Task prompt:
A single number is the answer here: how many lines of the entries contain "Left"?

--

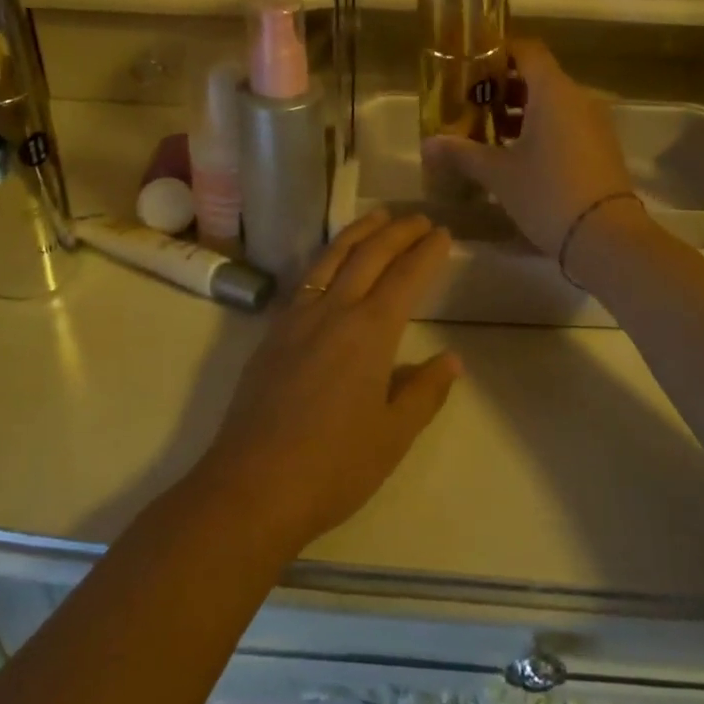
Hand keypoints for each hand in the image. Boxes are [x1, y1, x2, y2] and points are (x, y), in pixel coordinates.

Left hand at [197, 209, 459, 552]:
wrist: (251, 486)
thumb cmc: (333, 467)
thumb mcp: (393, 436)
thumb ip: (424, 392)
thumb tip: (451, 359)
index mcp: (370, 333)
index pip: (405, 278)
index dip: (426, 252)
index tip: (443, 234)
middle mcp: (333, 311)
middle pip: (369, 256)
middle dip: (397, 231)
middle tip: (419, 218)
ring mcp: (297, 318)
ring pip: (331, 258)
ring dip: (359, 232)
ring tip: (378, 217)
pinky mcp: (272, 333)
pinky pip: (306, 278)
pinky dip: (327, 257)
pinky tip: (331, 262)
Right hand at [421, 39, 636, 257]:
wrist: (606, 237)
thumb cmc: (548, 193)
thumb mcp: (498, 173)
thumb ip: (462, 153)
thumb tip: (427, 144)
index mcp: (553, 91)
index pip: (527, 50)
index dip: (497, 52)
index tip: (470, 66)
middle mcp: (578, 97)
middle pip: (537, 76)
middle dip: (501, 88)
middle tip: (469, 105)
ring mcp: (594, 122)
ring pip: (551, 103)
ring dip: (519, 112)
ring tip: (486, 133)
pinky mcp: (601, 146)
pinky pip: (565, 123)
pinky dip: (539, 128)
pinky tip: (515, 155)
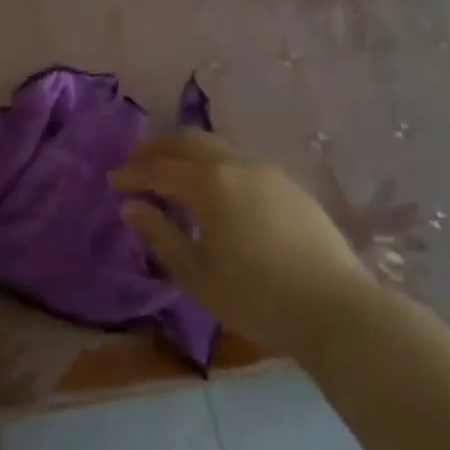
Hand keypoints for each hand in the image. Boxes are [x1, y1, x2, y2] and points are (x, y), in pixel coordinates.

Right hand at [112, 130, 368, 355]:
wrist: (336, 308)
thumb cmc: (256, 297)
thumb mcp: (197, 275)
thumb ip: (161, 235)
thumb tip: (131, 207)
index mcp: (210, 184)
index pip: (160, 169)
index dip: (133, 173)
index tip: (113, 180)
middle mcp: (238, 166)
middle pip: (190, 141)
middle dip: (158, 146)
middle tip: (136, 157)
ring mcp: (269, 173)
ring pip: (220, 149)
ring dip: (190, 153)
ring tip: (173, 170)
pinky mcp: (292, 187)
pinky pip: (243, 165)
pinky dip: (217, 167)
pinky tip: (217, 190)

--

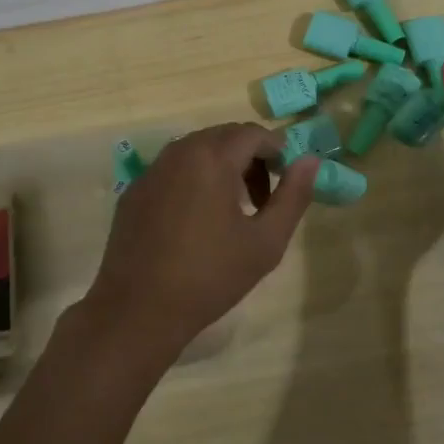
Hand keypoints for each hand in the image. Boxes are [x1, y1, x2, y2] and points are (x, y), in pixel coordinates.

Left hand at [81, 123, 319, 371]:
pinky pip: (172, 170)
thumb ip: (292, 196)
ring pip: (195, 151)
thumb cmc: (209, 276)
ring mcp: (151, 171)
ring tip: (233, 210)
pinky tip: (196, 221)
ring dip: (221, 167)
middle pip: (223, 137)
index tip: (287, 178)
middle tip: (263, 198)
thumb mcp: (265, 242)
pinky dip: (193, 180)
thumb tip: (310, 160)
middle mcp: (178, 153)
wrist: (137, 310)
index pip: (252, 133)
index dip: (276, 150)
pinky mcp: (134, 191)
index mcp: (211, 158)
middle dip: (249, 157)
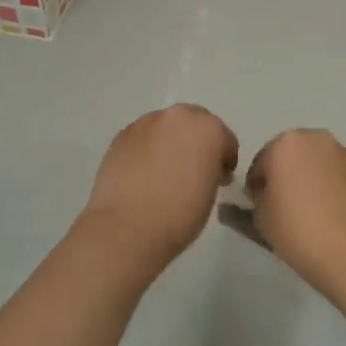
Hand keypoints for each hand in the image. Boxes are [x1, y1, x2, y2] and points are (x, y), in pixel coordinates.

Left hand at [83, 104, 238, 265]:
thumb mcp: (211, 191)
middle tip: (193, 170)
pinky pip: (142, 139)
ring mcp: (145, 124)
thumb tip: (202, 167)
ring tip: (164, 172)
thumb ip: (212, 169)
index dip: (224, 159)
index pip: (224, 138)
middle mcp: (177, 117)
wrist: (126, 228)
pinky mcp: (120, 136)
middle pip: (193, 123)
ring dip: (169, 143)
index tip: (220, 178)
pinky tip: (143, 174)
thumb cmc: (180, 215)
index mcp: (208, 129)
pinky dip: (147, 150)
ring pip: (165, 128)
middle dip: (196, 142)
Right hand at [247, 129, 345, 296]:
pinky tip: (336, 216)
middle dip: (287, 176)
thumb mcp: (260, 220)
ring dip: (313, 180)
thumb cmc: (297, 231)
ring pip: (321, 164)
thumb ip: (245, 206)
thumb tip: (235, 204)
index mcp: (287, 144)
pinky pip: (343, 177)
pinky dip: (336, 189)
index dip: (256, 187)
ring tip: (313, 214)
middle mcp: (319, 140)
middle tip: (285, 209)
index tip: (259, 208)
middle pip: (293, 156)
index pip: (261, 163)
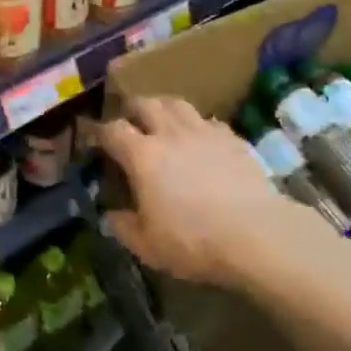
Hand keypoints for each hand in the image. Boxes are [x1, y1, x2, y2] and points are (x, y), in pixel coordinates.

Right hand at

--

Expected output:
3